>> BEGIN SUPPLIED DATA

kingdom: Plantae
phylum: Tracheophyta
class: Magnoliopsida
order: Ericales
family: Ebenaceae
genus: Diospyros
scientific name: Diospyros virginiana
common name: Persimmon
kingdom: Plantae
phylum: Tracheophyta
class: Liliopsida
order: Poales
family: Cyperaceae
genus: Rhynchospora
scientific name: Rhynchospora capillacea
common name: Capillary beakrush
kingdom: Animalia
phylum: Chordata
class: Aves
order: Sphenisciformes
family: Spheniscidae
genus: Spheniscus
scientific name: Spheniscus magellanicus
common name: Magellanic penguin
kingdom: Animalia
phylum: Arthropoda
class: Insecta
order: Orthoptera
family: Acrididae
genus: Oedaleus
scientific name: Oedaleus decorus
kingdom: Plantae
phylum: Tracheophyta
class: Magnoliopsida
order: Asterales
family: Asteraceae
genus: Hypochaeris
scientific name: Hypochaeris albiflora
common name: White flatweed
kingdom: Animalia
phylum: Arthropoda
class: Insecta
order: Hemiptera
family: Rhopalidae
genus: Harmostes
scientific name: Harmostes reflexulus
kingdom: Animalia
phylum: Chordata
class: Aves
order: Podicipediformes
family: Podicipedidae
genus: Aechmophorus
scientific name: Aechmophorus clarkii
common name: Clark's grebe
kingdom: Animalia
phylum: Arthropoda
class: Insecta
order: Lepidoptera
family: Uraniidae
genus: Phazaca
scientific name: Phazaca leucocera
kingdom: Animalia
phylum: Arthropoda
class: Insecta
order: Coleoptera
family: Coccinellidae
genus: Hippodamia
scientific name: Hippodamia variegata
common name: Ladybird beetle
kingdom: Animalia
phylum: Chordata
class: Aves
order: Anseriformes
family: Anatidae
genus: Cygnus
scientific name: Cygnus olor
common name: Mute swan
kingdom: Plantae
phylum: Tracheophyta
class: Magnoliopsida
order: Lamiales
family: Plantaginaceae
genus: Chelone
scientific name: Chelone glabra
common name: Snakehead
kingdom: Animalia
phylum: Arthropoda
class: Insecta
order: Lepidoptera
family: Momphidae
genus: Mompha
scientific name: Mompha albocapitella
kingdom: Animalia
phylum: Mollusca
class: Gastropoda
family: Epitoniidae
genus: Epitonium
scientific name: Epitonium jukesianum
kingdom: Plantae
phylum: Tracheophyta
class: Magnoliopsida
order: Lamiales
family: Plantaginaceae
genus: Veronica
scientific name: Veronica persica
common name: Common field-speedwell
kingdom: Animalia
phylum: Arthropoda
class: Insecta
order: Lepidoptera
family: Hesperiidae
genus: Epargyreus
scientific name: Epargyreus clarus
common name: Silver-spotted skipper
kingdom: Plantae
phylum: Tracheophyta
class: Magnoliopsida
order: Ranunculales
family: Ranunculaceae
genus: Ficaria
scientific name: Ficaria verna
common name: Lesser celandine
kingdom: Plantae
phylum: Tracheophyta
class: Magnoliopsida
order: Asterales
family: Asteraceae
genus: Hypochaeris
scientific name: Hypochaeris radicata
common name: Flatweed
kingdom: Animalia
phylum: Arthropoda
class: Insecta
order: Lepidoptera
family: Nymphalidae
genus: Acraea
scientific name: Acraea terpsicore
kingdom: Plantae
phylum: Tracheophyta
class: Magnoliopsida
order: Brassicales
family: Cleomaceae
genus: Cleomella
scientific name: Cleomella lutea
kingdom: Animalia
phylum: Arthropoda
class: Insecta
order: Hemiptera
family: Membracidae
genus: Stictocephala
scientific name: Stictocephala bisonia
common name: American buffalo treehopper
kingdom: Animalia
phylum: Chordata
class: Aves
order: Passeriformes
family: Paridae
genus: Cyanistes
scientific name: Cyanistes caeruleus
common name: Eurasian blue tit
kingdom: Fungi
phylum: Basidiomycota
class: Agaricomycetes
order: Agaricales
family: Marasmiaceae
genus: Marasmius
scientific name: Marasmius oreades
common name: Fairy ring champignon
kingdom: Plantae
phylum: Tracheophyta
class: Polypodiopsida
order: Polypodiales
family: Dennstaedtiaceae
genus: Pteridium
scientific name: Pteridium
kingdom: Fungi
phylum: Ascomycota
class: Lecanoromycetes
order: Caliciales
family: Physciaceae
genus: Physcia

>> END SUPPLIED DATA

* **TASK PROMPT**
Reproduce the part of the material that opens with the line containing "common name: Snakehead" and closes with the line containing "scientific name: Cleomella lutea", keeping both of those lines.

* **RESPONSE BELOW**
common name: Snakehead
kingdom: Animalia
phylum: Arthropoda
class: Insecta
order: Lepidoptera
family: Momphidae
genus: Mompha
scientific name: Mompha albocapitella
kingdom: Animalia
phylum: Mollusca
class: Gastropoda
family: Epitoniidae
genus: Epitonium
scientific name: Epitonium jukesianum
kingdom: Plantae
phylum: Tracheophyta
class: Magnoliopsida
order: Lamiales
family: Plantaginaceae
genus: Veronica
scientific name: Veronica persica
common name: Common field-speedwell
kingdom: Animalia
phylum: Arthropoda
class: Insecta
order: Lepidoptera
family: Hesperiidae
genus: Epargyreus
scientific name: Epargyreus clarus
common name: Silver-spotted skipper
kingdom: Plantae
phylum: Tracheophyta
class: Magnoliopsida
order: Ranunculales
family: Ranunculaceae
genus: Ficaria
scientific name: Ficaria verna
common name: Lesser celandine
kingdom: Plantae
phylum: Tracheophyta
class: Magnoliopsida
order: Asterales
family: Asteraceae
genus: Hypochaeris
scientific name: Hypochaeris radicata
common name: Flatweed
kingdom: Animalia
phylum: Arthropoda
class: Insecta
order: Lepidoptera
family: Nymphalidae
genus: Acraea
scientific name: Acraea terpsicore
kingdom: Plantae
phylum: Tracheophyta
class: Magnoliopsida
order: Brassicales
family: Cleomaceae
genus: Cleomella
scientific name: Cleomella lutea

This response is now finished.